De même, des leaders originaires de Colombie-Britannique ont
consulté des collègues du Nicaragua et du Salvador
sur la manière de traiter avec un nouveau gouvernement moins
réceptif à leurs besoins. Certains délégués
ont considéré que les problèmes de l'urbanisation
et la prolifération des taudis, ou l'urbanisation de la pauvreté
dans les pays en développement, sont trop variés et
trop vastes pour qu'une seule solution puisse convenir à
tous. De même, il fallait, selon eux, s'attaquer aux problèmes
individuellement en partant de la base, en consultation avec les
plus démunis.
Dans un monde où c'est précisément l'inverse
qui se produit, une telle démarche est radicale. Autre message
délivré à Vancouver : bien que les gouvernements
locaux fournissent en moyenne 86 % des services locaux - eau, évacuation
des eaux usées, logement, routes, infrastructure, électricité,
etc. - comparés aux gouvernements nationaux, ils ne perçoivent
que 25 % des recettes fiscales. Dans son discours, Mme Tibaijuka
a indiqué qu'il fallait donc " urbaniser nos politiques
". Pour H. Peter Oberlander, un participant à la réunion
de 1976 et conseiller au Commissaire général du Canada
pour la conférence de 2006, " avec la prochaine session
à Nanjing (Chine) en 2008, nous devons veiller à maintenir
l'élan positif qui s'est manifesté cette semaine à
Vancouver, nous devons rester connectés. "
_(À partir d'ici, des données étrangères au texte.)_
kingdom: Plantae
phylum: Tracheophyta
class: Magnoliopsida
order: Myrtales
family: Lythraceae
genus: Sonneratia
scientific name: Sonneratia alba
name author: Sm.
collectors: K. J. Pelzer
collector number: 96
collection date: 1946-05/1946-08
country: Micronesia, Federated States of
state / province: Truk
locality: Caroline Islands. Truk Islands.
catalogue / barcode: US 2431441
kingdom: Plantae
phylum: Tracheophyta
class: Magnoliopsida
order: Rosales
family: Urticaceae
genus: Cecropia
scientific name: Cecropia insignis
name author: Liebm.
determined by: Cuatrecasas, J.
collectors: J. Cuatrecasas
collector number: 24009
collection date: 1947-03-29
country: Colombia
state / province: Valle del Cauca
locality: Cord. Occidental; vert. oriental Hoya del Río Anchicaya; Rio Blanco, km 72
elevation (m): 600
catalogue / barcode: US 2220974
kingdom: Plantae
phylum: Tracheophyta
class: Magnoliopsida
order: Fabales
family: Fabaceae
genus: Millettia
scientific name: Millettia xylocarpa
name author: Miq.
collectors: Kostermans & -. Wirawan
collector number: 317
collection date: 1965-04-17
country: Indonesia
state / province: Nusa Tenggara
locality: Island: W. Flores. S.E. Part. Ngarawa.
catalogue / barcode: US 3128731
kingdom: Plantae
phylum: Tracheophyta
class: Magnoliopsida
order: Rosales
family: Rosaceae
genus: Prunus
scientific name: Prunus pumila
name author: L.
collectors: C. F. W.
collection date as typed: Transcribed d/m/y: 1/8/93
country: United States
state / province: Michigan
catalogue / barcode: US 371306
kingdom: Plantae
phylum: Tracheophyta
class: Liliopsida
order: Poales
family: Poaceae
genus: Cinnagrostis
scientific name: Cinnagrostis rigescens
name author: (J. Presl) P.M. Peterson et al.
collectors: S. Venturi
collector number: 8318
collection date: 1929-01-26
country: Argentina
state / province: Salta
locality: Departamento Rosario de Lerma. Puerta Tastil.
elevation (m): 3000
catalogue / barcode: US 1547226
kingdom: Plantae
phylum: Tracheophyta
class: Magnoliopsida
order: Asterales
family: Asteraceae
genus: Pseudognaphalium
- Les chiffres donnés par ONU-HABITAT
sont un indicateur de la crise urbaine :
- 4 Avec 581 millions d'habitants de taudis
en 2005, l'Asie comptait près de 60 % de la population
des taudis dans le monde, tandis que l'Afrique subsaharienne
en comptait 199 millions, ce qui représente 20 %
de la population mondiale, et l'Amérique latine 134
millions, soit 14 %.
- 4 Au niveau mondial, 30 % des habitants
urbains vivaient dans des taudis en 2005, une proportion
qui n'a pas changé de manière significative
depuis 1990. Cependant, au cours des 15 dernières
années, le problème s'est aggravé :
283 millions d'habitants de taudis ont rejoint la population
urbaine mondiale.
- 4 Environ 156 millions de personnes en
Asie du Sud, 75 millions en Afrique et 49 millions en Amérique
latine vivent à quatre ou plus dans une pièce,
augmentant les risques de maladie et de violence familiale.
- 4 Les maladies causées par le manque
d'assainissement tuent chaque année jusqu'à
1,6 million d'habitants de taudis, plus que le nombre de
victimes du tsunami de 2004.
- 4 Les statistiques en santé urbaine
montrent que 65 % des patients indiens soignés à
l'hôpital sont victimes de maladies transmises par
l'eau. En Afrique, les habitants de taudis dépensent
un tiers de leurs revenus pour traiter ces maladies.